==== DATA

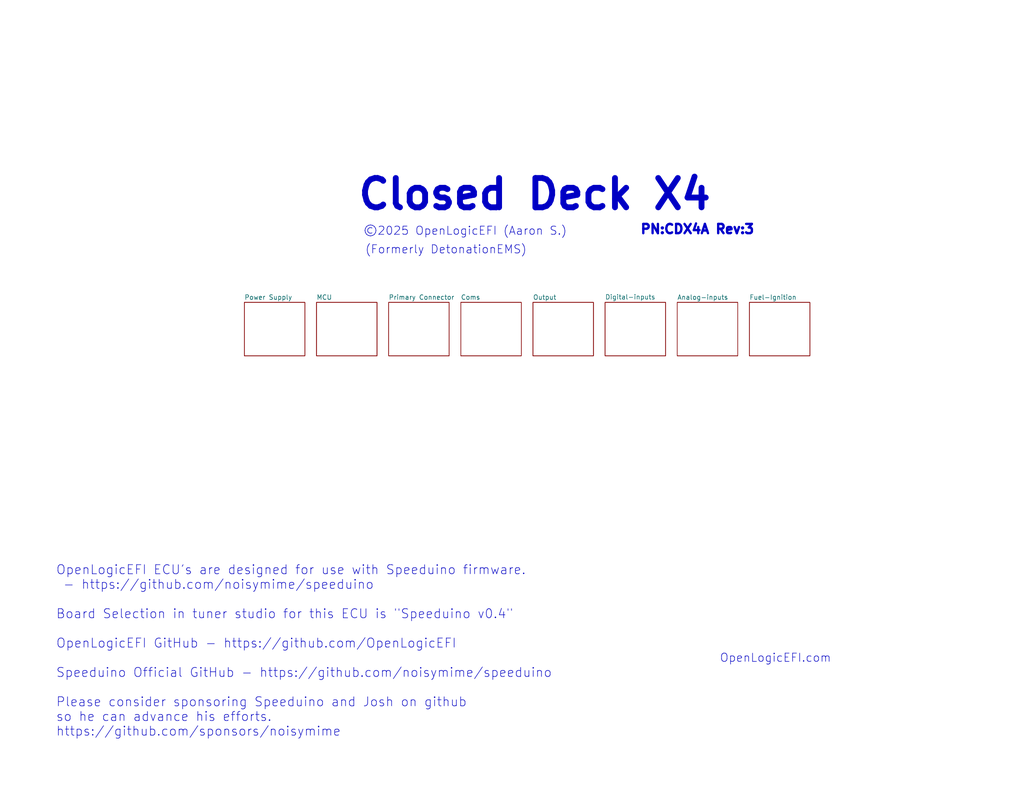
<source format=kicad_sch>
(kicad_sch
	(version 20250114)
	(generator "eeschema")
	(generator_version "9.0")
	(uuid "929a9b03-e99e-4b88-8e16-759f8c6b59a5")
	(paper "USLetter")
	(title_block
		(title "Closed Deck X4")
		(date "2025-05-18")
		(rev "3")
		(company "OpenLogicEFI")
		(comment 1 "openlogicefi.com")
	)
	(lib_symbols)
	(text "©2025 OpenLogicEFI (Aaron S.)"
		(exclude_from_sim no)
		(at 99.06 64.516 0)
		(effects
			(font
				(size 2.25 2.25)
			)
			(justify left bottom)
		)
		(uuid "18b9a005-8eac-4eea-b530-a87671e42131")
	)
	(text "(Formerly DetonationEMS)"
		(exclude_from_sim no)
		(at 99.568 69.596 0)
		(effects
			(font
				(size 2.25 2.25)
			)
			(justify left bottom)
		)
		(uuid "9d72a82a-1eb0-47fc-a6c4-b618c00997bd")
	)
	(text "OpenLogicEFI ECU's are designed for use with Speeduino firmware.\n - https://github.com/noisymime/speeduino\n\nBoard Selection in tuner studio for this ECU is \"Speeduino v0.4\"\n\nOpenLogicEFI GitHub - https://github.com/OpenLogicEFI\n\nSpeeduino Official GitHub - https://github.com/noisymime/speeduino\n\nPlease consider sponsoring Speeduino and Josh on github\nso he can advance his efforts.\nhttps://github.com/sponsors/noisymime"
		(exclude_from_sim no)
		(at 15.24 201.295 0)
		(effects
			(font
				(size 2.4892 2.4892)
			)
			(justify left bottom)
		)
		(uuid "b31cd59e-2cf6-4eef-965d-11f30da9b8c3")
	)
	(text "Closed Deck X4"
		(exclude_from_sim no)
		(at 97.028 57.912 0)
		(effects
			(font
				(size 8 8)
				(thickness 1.6)
				(bold yes)
			)
			(justify left bottom)
		)
		(uuid "d70d1cd3-1668-4688-8eb7-f773efb7bb87")
	)
	(text "PN:CDX4A Rev:3"
		(exclude_from_sim no)
		(at 174.498 64.262 0)
		(effects
			(font
				(size 2.54 2.54)
				(thickness 0.7)
				(bold yes)
			)
			(justify left bottom)
		)
		(uuid "da86412e-e28b-40b3-884c-486313b5e1b6")
	)
	(text "OpenLogicEFI.com"
		(exclude_from_sim no)
		(at 196.342 181.102 0)
		(effects
			(font
				(size 2.25 2.25)
			)
			(justify left bottom)
		)
		(uuid "f03cfc76-381b-47a3-b5e9-b4e061afa153")
	)
	(sheet
		(at 106.045 82.55)
		(size 16.51 14.605)
		(exclude_from_sim no)
		(in_bom yes)
		(on_board yes)
		(dnp no)
		(stroke
			(width 0)
			(type solid)
		)
		(fill
			(color 0 0 0 0.0000)
		)
		(uuid "00000000-0000-0000-0000-000060bdae25")
		(property "Sheetname" "Primary Connector"
			(at 106.045 81.915 0)
			(effects
				(font
					(size 1.27 1.27)
				)
				(justify left bottom)
			)
		)
		(property "Sheetfile" "connector.kicad_sch"
			(at 106.045 94.5646 0)
			(effects
				(font
					(size 1.27 1.27)
				)
				(justify left top)
				(hide yes)
			)
		)
		(instances
			(project "closed-deck-x4"
				(path "/929a9b03-e99e-4b88-8e16-759f8c6b59a5"
					(page "3")
				)
			)
		)
	)
	(sheet
		(at 204.47 82.55)
		(size 16.51 14.605)
		(exclude_from_sim no)
		(in_bom yes)
		(on_board yes)
		(dnp no)
		(stroke
			(width 0)
			(type solid)
		)
		(fill
			(color 0 0 0 0.0000)
		)
		(uuid "00000000-0000-0000-0000-000060bdff19")
		(property "Sheetname" "Fuel-Ignition"
			(at 204.47 81.915 0)
			(effects
				(font
					(size 1.27 1.27)
				)
				(justify left bottom)
			)
		)
		(property "Sheetfile" "fuel-ignition.kicad_sch"
			(at 204.47 94.5646 0)
			(effects
				(font
					(size 1.27 1.27)
				)
				(justify left top)
				(hide yes)
			)
		)
		(instances
			(project "closed-deck-x4"
				(path "/929a9b03-e99e-4b88-8e16-759f8c6b59a5"
					(page "5")
				)
			)
		)
	)
	(sheet
		(at 184.785 82.55)
		(size 16.51 14.605)
		(exclude_from_sim no)
		(in_bom yes)
		(on_board yes)
		(dnp no)
		(stroke
			(width 0)
			(type solid)
		)
		(fill
			(color 0 0 0 0.0000)
		)
		(uuid "00000000-0000-0000-0000-000060bec240")
		(property "Sheetname" "Analog-inputs"
			(at 184.785 81.915 0)
			(effects
				(font
					(size 1.27 1.27)
				)
				(justify left bottom)
			)
		)
		(property "Sheetfile" "input.kicad_sch"
			(at 184.785 94.5646 0)
			(effects
				(font
					(size 1.27 1.27)
				)
				(justify left top)
				(hide yes)
			)
		)
		(instances
			(project "closed-deck-x4"
				(path "/929a9b03-e99e-4b88-8e16-759f8c6b59a5"
					(page "7")
				)
			)
		)
	)
	(sheet
		(at 145.415 82.55)
		(size 16.51 14.605)
		(exclude_from_sim no)
		(in_bom yes)
		(on_board yes)
		(dnp no)
		(stroke
			(width 0)
			(type solid)
		)
		(fill
			(color 0 0 0 0.0000)
		)
		(uuid "00000000-0000-0000-0000-000060e7aa2a")
		(property "Sheetname" "Output"
			(at 145.415 81.915 0)
			(effects
				(font
					(size 1.27 1.27)
				)
				(justify left bottom)
			)
		)
		(property "Sheetfile" "output.kicad_sch"
			(at 145.415 94.5646 0)
			(effects
				(font
					(size 1.27 1.27)
				)
				(justify left top)
				(hide yes)
			)
		)
		(instances
			(project "closed-deck-x4"
				(path "/929a9b03-e99e-4b88-8e16-759f8c6b59a5"
					(page "6")
				)
			)
		)
	)
	(sheet
		(at 86.36 82.55)
		(size 16.51 14.605)
		(exclude_from_sim no)
		(in_bom yes)
		(on_board yes)
		(dnp no)
		(stroke
			(width 0.1524)
			(type solid)
		)
		(fill
			(color 0 0 0 0.0000)
		)
		(uuid "7eb070f0-0972-48f3-b1a2-7aec03db60dd")
		(property "Sheetname" "MCU"
			(at 86.36 81.915 0)
			(effects
				(font
					(size 1.27 1.27)
				)
				(justify left bottom)
			)
		)
		(property "Sheetfile" "mcu.kicad_sch"
			(at 86.36 97.7396 0)
			(effects
				(font
					(size 1.27 1.27)
				)
				(justify left top)
				(hide yes)
			)
		)
		(instances
			(project "closed-deck-x4"
				(path "/929a9b03-e99e-4b88-8e16-759f8c6b59a5"
					(page "2")
				)
			)
		)
	)
	(sheet
		(at 66.675 82.55)
		(size 16.51 14.605)
		(exclude_from_sim no)
		(in_bom yes)
		(on_board yes)
		(dnp no)
		(stroke
			(width 0.1524)
			(type solid)
		)
		(fill
			(color 0 0 0 0.0000)
		)
		(uuid "9c074c3b-1726-457f-9ccb-fe178788ecee")
		(property "Sheetname" "Power Supply"
			(at 66.675 81.915 0)
			(effects
				(font
					(size 1.27 1.27)
				)
				(justify left bottom)
			)
		)
		(property "Sheetfile" "powersupply.kicad_sch"
			(at 66.675 97.7396 0)
			(effects
				(font
					(size 1.27 1.27)
				)
				(justify left top)
				(hide yes)
			)
		)
		(instances
			(project "closed-deck-x4"
				(path "/929a9b03-e99e-4b88-8e16-759f8c6b59a5"
					(page "1")
				)
			)
		)
	)
	(sheet
		(at 125.73 82.55)
		(size 16.51 14.605)
		(exclude_from_sim no)
		(in_bom yes)
		(on_board yes)
		(dnp no)
		(stroke
			(width 0.1524)
			(type solid)
		)
		(fill
			(color 0 0 0 0.0000)
		)
		(uuid "f5d0a587-bd89-4f20-87a1-ffa1c87672fb")
		(property "Sheetname" "Coms"
			(at 125.73 81.915 0)
			(effects
				(font
					(size 1.27 1.27)
				)
				(justify left bottom)
			)
		)
		(property "Sheetfile" "usb.kicad_sch"
			(at 125.73 97.7396 0)
			(effects
				(font
					(size 1.27 1.27)
				)
				(justify left top)
				(hide yes)
			)
		)
		(instances
			(project "closed-deck-x4"
				(path "/929a9b03-e99e-4b88-8e16-759f8c6b59a5"
					(page "4")
				)
			)
		)
	)
	(sheet
		(at 165.1 82.55)
		(size 16.51 14.605)
		(exclude_from_sim no)
		(in_bom yes)
		(on_board yes)
		(dnp no)
		(fields_autoplaced yes)
		(stroke
			(width 0.1524)
			(type solid)
		)
		(fill
			(color 0 0 0 0.0000)
		)
		(uuid "f706db0f-aad4-4219-b413-dd534f24044a")
		(property "Sheetname" "Digital-inputs"
			(at 165.1 81.8384 0)
			(effects
				(font
					(size 1.27 1.27)
				)
				(justify left bottom)
			)
		)
		(property "Sheetfile" "digital-inputs.kicad_sch"
			(at 165.1 97.7396 0)
			(effects
				(font
					(size 1.27 1.27)
				)
				(justify left top)
				(hide yes)
			)
		)
		(instances
			(project "closed-deck-x4"
				(path "/929a9b03-e99e-4b88-8e16-759f8c6b59a5"
					(page "8")
				)
			)
		)
	)
	(sheet_instances
		(path "/"
			(page "1")
		)
	)
	(embedded_fonts no)
)

</source>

========

• [REQUIRED ACTION]
Every line from the start of the listing above through the line with "(lib_symbols)" should be repeated exactly; skip the pictures and add nothing else.

• [RESULT FOR THIS TASK]
<source format=kicad_sch>
(kicad_sch
	(version 20250114)
	(generator "eeschema")
	(generator_version "9.0")
	(uuid "929a9b03-e99e-4b88-8e16-759f8c6b59a5")
	(paper "USLetter")
	(title_block
		(title "Closed Deck X4")
		(date "2025-05-18")
		(rev "3")
		(company "OpenLogicEFI")
		(comment 1 "openlogicefi.com")
	)
	(lib_symbols)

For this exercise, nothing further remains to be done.